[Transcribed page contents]
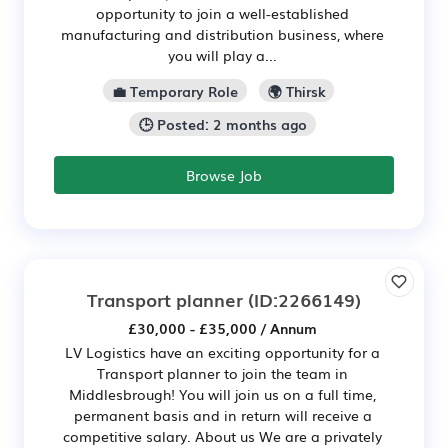
opportunity to join a well-established
manufacturing and distribution business, where
you will play a...
💼 Temporary Role
🌍 Thirsk
🕒 Posted: 2 months ago
Browse Job
Transport planner
(ID:2266149)
£30,000 - £35,000 / Annum
LV Logistics have an exciting opportunity for a
Transport planner to join the team in
Middlesbrough! You will join us on a full time,
permanent basis and in return will receive a
competitive salary. About us We are a privately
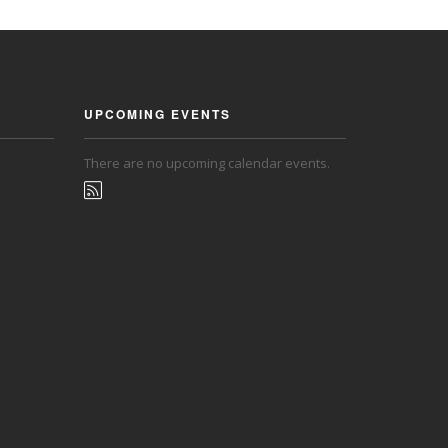
UPCOMING EVENTS
There are no upcoming calendar events.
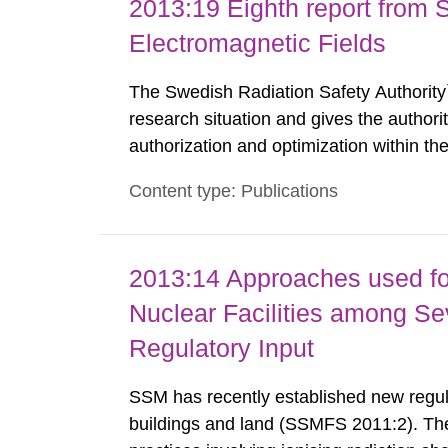
2013:19 Eighth report from 
Electromagnetic Fields
The Swedish Radiation Safety Authority`
research situation and gives the authori
authorization and optimization within t
authority shall give an opinion on policy
Content type: Publications
The council shall submit a written report
2013:14 Approaches used fo
Nuclear Facilities among Sev
Regulatory Input
SSM has recently established new regula
buildings and land (SSMFS 2011:2). The 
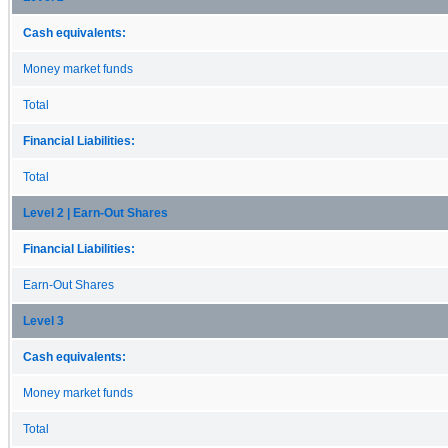
Cash equivalents:
Money market funds
Total
Financial Liabilities:
Total
Level 2 | Earn-Out Shares
Financial Liabilities:
Earn-Out Shares
Level 3
Cash equivalents:
Money market funds
Total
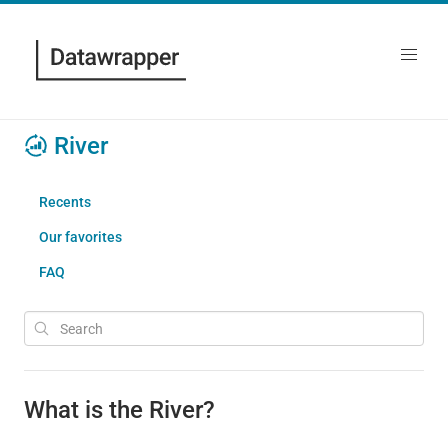
River
Recents
Our favorites
FAQ
What is the River?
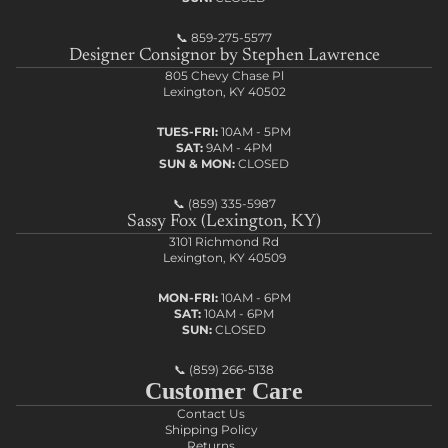
📞
859-275-5577
Designer Consignor by Stephen Lawrence
805 Chevy Chase Pl
Lexington, KY 40502
TUES-FRI:
10AM - 5PM
SAT:
9AM - 4PM
SUN & MON:
CLOSED
📞
(859) 335-5987
Sassy Fox (Lexington, KY)
3101 Richmond Rd
Lexington, KY 40509
MON-FRI:
10AM - 6PM
SAT:
10AM - 6PM
SUN:
CLOSED
📞
(859) 266-5138
Customer Care
Contact Us
Shipping Policy
Returns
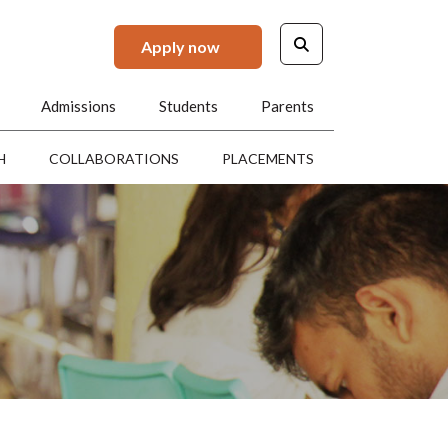
Apply now
Admissions
Students
Parents
H
COLLABORATIONS
PLACEMENTS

[Task goal] For the records above, tally the lines holding the word "Lexington". Answer with the number only.

[Exercise output] 3